Las provincias se ven obligadas a asumir compromisos

Río Negro fue elegida estratégicamente para anunciar el acuerdo con Nación



SAN CARLOS DE BARILOCHE (AB).- La semana que termina fue testigo de los preparativos y negociaciones entre los organismos nacionales y provinciales que participan del “relanzamiento” del Plan Nacional de Manejo de Fuegos, en el que Río Negro es uno de los componentes más debilitado y rezagado.
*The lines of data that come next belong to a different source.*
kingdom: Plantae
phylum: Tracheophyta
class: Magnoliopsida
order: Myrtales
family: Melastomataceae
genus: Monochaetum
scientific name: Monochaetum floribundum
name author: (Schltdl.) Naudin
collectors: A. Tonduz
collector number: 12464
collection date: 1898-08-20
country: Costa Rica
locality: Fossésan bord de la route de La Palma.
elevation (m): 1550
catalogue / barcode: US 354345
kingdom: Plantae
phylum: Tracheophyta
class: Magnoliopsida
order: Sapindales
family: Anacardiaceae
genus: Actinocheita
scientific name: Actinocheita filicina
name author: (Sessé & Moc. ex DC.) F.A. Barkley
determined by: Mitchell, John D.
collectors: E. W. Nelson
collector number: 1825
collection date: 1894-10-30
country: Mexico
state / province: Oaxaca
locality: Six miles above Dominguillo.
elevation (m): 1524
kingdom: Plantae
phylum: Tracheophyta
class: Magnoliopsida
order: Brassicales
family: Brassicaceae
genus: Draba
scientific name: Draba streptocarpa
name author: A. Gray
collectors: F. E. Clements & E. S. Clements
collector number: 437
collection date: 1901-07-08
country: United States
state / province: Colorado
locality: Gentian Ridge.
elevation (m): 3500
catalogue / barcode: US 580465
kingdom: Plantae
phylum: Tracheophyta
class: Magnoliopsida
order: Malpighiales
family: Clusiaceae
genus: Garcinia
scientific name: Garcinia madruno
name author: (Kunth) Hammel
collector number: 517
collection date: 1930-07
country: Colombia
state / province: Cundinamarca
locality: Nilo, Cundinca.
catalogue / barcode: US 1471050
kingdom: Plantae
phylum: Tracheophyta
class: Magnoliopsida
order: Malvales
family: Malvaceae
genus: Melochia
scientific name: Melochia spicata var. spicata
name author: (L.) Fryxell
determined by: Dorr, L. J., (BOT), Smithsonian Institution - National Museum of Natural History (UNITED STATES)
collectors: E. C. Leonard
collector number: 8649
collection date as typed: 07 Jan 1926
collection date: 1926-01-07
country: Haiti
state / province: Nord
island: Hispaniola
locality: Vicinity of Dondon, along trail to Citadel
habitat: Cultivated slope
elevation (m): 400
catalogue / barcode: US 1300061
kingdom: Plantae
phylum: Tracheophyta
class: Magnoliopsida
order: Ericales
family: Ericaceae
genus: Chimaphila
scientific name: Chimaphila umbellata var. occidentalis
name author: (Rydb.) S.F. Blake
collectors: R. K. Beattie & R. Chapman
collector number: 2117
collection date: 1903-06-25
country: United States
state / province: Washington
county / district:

Durante las tres jornadas que duraron las reuniones de coordinación de tareas y responsabilidades con vistas a la próxima temporada estival, realizadas en Bariloche por las máximas autoridades del PNMF y los técnicos provinciales, los representantes rionegrinos fueron los únicos formalmente ausentes.

En esos mismos días se conoció la renuncia del coordinador del Servicio de Prevención y Lucha contra Incendios (SPLIF), Roberto Molina, en reclamo de recursos humanos idóneos y respaldo político para su gestión.

En la que será la primera temporada organizada por los funcionarios y técnicos de la Alianza, el “relanzamiento” del PNMF supone una redefinición de la relación entre la Nación y las provincias. La intención declamada es transparentar los vínculos, responsabilidades y el manejo de fondos.

Paralelamente, la expectativa a futuro de sus nuevos directivos -algunos de ellos surgidos de la región- es tecnificar el organismo, abstrayéndolo de los vaivenes de los niveles políticos.

Dentro de este nuevo trabajo, los estados provinciales (en su jurisdicción) y Parques Nacionales (en la suya) se convertirán en los directos responsables de la formación y sostenimiento de los cuerpos de combate de fuegos y la administración de recursos.

A diferencia de los inicios del PNMF, cuando estaba con Parques Nacionales en una misma Secretaría pero distanciado en el trabajo de campo, hoy -perteneciendo a distintas dependencias nacionales- ambos organismos se han acercado en su filosofía de trabajo y comparten un mismo criterio en el manejo y la lucha contra el fuego.

El dato no es menor si se tiene en cuenta que los parques y áreas protegidas de la APN en la Patagonia suman casi la misma superficie (2,1 millones de hectáreas) que las franjas de bosque cordillerano custodiadas por las provincias (2,6 millones de hectáreas).

La débil posición rionegrina, carente de recurso humano profesional y escasa de presupuesto la sitúa en el centro de atención.

Ese es uno de los motivos por los que fue elegida como escenario del acto en que el secretario de Medio Ambiente Oscar Massei, su par Hernán Lombardi (por la APN) y el gobernador Pablo Verani formalizarán el acuerdo de “cooperación y trabajo conjunto” a más tardar el viernes 17. La elección resulta estratégica si se tiene en cuenta que Bariloche es una vidriera muy vistosa y compleja en la problemática de los incendios forestales. En tal sentido el coordinador del Plan, Daniel Bocos, señaló a este diario que el gobierno de Verani deberá definir su situación y “asumir un compromiso” con Nación antes del 17 de noviembre.

A modo de adelanto de cooperación firmó un acuerdo con el titular del Codema, José Carvalho, y el renunciante Molina por el que éste es repuesto en su cargo de coordinador del SPLIF y se comprometen fondos nacionales y provinciales para la contratación de brigadistas. El convenio nada dice de la profesionalización de sus brigadistas que en la actualidad responden a las directivas de la policía provincial.